**WORK REQUEST**
Copy the listing verbatim, excluding any images found in it.

**INFORMATION SHOWN**
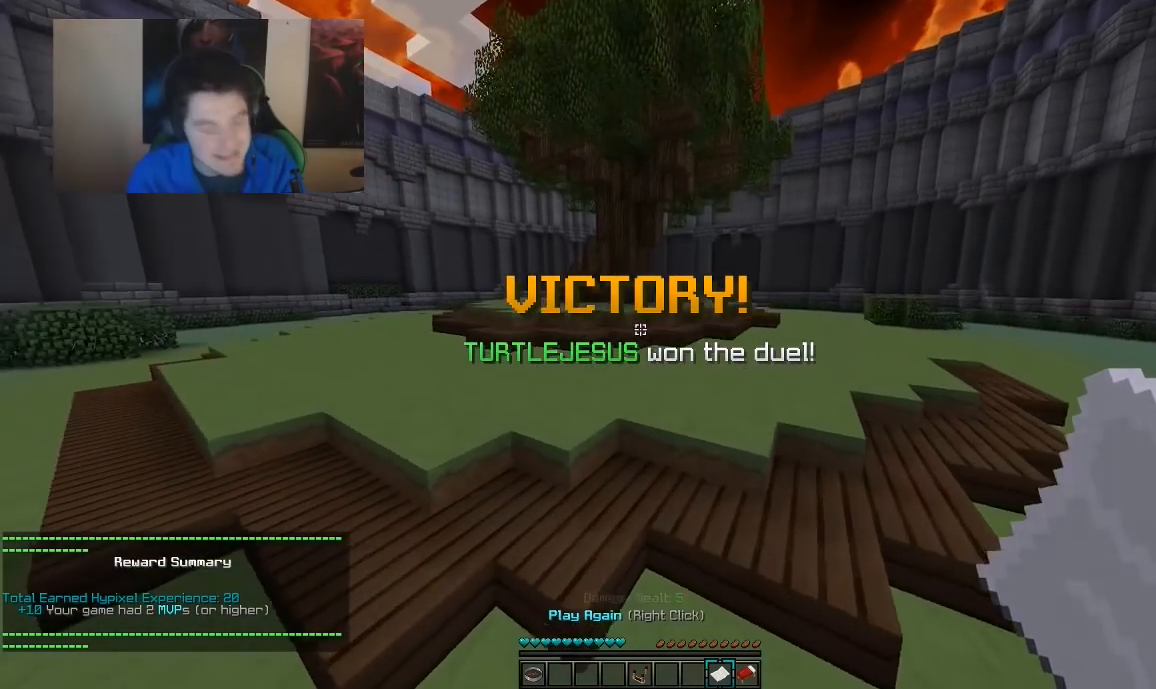
{"keys": ["w"], "mouse": [], "events": []}
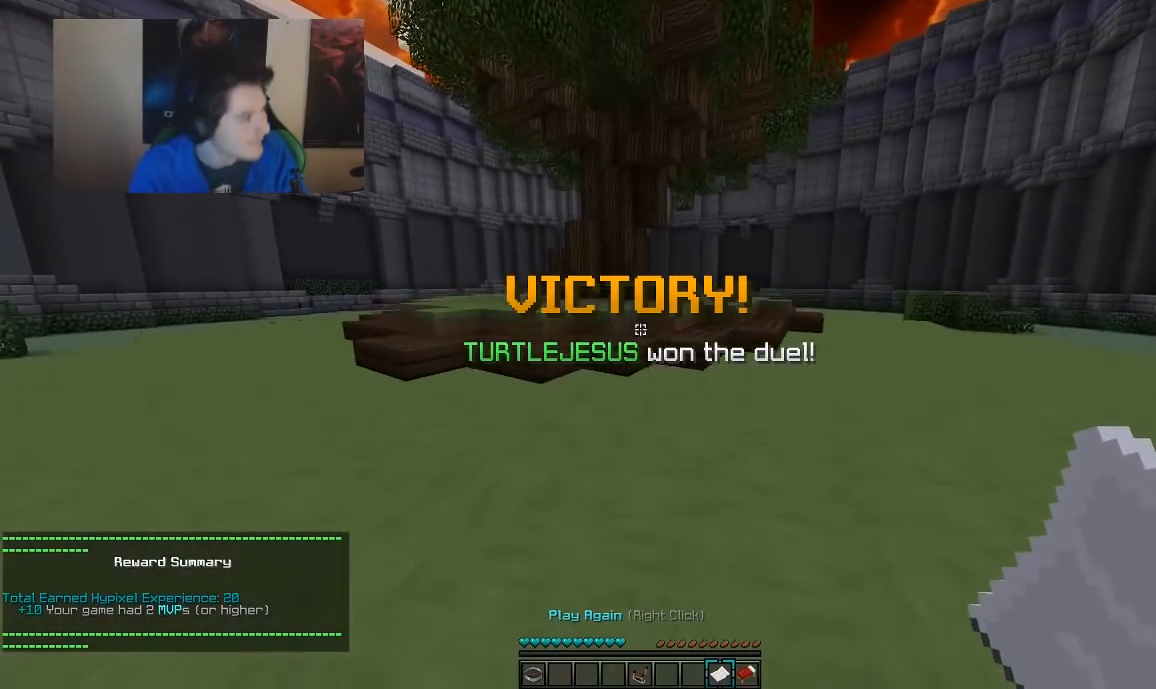
{"keys": [], "mouse": [], "events": [[167, "mouse_right", "down"], [217, "mouse_right", "up"], [217, "w", "up"]]}
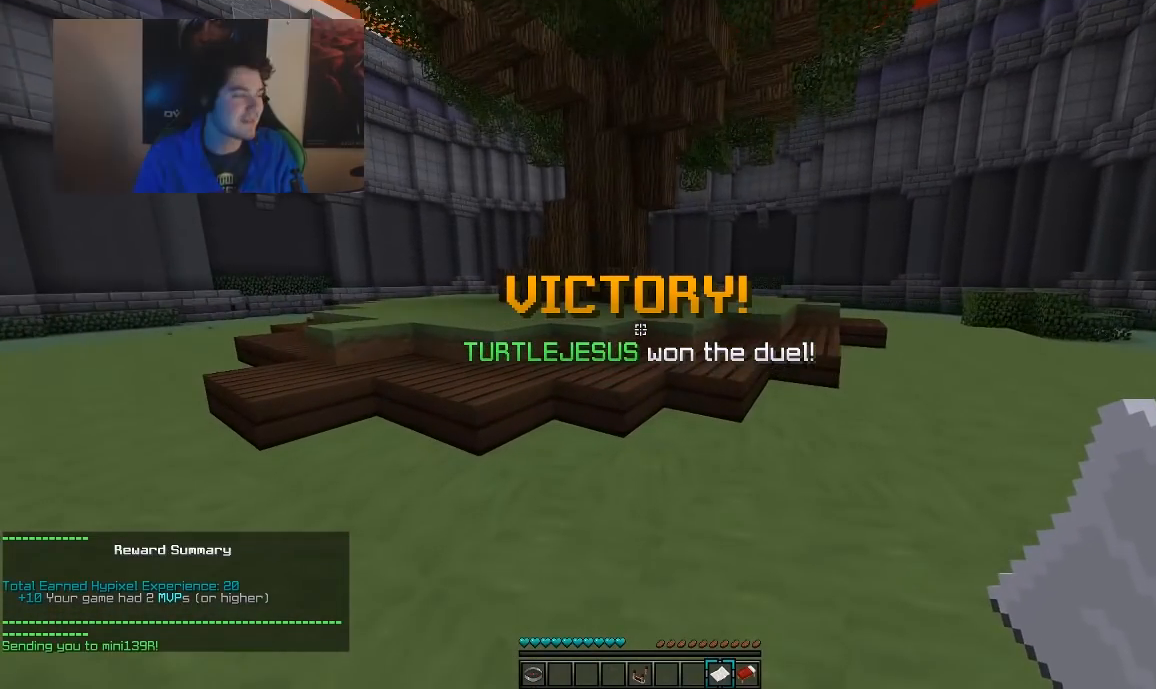
{"keys": [], "mouse": []}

**EXERCISE RESULT**
{"keys": ["w"], "mouse": [], "events": []}
{"keys": [], "mouse": [], "events": [[167, "mouse_right", "down"], [217, "mouse_right", "up"], [217, "w", "up"]]}
{"keys": [], "mouse": []}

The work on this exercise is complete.